China's Movies Are Still Clouded With Cigarette Smoke

China’s public places are known for being smoky, and the silver screen is no exception. Despite some progress, a new survey by the Chinese Association on Tobacco Control finds movies are still cloaked in clouds of cigarette smoke.

Last year 63 percent of movies had smoking scenes, down from 86.4 percent in 2007, the survey’s first year, according to the report, which looked at 30 Chinese-produced films. Television dramas—the survey included 30—did a bit better: People puffed away in half of those shows, down from 90 percent in 2007.

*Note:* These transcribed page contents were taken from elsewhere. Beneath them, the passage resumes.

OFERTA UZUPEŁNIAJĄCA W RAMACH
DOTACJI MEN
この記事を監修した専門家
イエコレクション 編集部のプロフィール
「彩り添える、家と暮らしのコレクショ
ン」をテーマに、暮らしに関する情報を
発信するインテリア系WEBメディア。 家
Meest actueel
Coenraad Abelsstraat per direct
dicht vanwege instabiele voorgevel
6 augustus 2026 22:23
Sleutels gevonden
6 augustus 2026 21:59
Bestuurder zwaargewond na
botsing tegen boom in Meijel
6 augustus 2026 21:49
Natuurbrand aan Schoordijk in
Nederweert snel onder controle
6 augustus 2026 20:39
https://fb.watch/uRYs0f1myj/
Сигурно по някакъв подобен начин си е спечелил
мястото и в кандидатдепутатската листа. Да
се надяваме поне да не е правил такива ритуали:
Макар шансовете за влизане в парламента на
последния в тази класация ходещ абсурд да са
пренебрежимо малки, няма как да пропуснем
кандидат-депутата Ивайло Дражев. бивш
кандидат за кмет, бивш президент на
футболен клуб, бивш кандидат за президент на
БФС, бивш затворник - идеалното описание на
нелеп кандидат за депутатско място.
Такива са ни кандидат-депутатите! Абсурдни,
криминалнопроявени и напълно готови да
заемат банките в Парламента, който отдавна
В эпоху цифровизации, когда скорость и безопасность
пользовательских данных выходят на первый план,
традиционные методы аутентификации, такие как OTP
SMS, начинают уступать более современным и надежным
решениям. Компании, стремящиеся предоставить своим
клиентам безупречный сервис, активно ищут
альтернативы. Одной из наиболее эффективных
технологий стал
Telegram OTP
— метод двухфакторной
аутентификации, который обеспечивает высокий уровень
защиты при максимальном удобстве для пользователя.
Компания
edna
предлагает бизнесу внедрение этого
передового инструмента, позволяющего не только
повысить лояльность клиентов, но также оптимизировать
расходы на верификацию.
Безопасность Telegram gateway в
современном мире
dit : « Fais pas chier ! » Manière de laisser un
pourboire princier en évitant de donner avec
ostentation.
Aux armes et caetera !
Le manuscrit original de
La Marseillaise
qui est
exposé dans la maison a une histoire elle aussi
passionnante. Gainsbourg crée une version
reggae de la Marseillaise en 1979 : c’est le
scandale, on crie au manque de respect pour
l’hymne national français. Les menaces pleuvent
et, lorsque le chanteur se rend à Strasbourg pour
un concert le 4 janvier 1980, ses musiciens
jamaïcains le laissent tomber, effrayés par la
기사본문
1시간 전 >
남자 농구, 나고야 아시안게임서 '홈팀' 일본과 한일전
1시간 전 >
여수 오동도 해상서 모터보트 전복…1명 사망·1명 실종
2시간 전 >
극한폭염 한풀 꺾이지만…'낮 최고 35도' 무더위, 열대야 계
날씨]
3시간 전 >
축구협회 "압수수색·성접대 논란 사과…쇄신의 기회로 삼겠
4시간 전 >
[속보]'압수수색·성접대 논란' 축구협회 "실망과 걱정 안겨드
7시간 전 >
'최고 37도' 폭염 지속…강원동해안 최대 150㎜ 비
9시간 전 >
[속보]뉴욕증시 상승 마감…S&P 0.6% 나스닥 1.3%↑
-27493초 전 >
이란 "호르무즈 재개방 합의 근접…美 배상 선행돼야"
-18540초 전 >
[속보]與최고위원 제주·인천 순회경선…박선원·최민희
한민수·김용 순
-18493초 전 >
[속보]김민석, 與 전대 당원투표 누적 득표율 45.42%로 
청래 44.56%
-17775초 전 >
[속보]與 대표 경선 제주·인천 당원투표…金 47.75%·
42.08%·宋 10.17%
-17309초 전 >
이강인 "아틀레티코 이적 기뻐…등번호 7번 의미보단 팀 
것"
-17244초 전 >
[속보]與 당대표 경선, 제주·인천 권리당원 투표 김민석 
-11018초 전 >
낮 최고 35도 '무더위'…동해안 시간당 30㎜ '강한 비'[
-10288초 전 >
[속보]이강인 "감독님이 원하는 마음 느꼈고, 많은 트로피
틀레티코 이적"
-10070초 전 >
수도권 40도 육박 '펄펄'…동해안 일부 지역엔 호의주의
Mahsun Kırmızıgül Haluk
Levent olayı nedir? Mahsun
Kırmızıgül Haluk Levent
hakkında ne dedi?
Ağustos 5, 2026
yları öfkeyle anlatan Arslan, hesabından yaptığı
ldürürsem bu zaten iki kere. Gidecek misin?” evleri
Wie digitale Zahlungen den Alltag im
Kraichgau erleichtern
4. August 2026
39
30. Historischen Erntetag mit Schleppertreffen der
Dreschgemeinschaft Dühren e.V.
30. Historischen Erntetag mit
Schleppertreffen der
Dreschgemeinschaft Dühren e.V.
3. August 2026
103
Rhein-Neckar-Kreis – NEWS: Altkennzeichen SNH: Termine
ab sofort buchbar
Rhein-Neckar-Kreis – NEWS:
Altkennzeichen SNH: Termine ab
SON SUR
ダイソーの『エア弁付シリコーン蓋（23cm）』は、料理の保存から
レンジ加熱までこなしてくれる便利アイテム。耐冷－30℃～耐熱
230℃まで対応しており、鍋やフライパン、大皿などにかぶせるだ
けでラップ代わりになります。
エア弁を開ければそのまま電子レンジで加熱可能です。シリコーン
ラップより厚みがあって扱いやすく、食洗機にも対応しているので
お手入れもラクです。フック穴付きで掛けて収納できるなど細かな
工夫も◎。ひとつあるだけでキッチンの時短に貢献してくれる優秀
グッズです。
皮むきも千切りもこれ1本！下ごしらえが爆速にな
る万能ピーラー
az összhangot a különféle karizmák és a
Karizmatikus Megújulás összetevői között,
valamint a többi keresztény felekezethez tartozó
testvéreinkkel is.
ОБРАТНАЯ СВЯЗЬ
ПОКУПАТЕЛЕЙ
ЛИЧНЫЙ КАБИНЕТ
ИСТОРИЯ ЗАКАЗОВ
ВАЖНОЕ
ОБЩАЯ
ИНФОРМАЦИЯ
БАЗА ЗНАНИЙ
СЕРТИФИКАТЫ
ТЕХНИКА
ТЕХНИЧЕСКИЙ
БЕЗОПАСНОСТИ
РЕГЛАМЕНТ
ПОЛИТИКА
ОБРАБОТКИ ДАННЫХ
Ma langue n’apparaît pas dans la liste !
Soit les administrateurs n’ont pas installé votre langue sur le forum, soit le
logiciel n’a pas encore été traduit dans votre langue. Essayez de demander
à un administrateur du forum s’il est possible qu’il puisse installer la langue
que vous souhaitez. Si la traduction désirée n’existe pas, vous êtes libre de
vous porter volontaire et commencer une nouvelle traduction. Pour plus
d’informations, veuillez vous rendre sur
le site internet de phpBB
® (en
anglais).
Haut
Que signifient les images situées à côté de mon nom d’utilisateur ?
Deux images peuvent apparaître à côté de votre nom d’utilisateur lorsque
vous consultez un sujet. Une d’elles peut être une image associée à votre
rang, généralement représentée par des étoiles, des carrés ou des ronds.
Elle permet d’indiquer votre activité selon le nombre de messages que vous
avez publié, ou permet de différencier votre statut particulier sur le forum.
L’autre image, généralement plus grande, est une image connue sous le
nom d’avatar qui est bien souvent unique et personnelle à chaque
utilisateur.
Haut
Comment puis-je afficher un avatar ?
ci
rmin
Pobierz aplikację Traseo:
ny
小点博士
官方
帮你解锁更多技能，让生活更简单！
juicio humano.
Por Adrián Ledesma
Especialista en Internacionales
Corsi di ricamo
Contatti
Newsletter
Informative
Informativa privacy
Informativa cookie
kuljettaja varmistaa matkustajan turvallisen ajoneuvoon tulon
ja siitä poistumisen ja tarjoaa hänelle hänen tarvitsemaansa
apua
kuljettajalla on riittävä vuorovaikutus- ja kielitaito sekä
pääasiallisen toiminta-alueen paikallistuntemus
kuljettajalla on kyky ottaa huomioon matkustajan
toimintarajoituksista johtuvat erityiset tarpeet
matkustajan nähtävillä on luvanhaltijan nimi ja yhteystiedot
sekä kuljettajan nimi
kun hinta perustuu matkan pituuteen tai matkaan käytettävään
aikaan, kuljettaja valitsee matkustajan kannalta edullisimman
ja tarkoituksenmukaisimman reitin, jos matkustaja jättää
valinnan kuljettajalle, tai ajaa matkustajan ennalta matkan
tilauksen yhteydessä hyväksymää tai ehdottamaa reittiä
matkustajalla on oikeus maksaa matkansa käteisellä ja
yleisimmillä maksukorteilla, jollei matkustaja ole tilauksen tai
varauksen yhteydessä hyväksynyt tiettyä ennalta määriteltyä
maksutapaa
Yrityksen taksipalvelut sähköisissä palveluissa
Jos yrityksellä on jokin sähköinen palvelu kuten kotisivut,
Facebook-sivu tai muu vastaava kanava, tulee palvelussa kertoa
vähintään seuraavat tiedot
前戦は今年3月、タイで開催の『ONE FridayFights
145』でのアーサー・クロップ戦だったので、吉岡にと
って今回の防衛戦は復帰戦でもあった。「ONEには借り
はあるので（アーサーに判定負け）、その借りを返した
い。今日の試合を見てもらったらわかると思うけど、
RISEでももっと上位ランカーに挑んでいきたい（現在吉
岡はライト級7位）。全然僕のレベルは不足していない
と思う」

“Improvements were seen in 2013, but we are still a far cry from tobacco-free screens in a country where the smoking rate has continued to increase among the young and the female,” said the association’s deputy director, Xu Guihua, the China Daily reported on May 21. Xu noted there has been little progress in implementing a 2011 order limiting smoking scenes in films and television programs.

China has 300 million smokers, more than anywhere else in the world. Of those, 15 million are adolescents, and another 40 million young people have tried cigarettes, according to the National Health and Family Planning Commission. “Adolescents are highly susceptible to the influence of smoking scenes in films and TV series, particularly those starring their idols,” said spokesman Yao Hongwen.

The U.S., by comparison, has seen a rise in smoking shown in movies since 2010, including those rated for youth, reports the Centers for Disease Control and Prevention. In 2012, 2,818 “tobacco incidents” appeared in top-grossing movies, up from 1,880 in 2011. “Total tobacco incidents in youth-rated movies [G, PG, and PG13] and incidents per youth-rated movie doubled between 2010 and 2012,” the center said.

Even as smoking in the U.S. has dropped overall, the number of smokers under age 25 has risen from 1.9 million in 2002 to 2.3 million in 2012. “Actions that would eliminate depiction of tobacco use in movies that are produced and rated as appropriate for children and adolescents could have a significant benefit in reducing the numbers of youth who become tobacco users,” said a report released earlier this year by acting U.S. Surgeon General Dr. Boris Lushniak.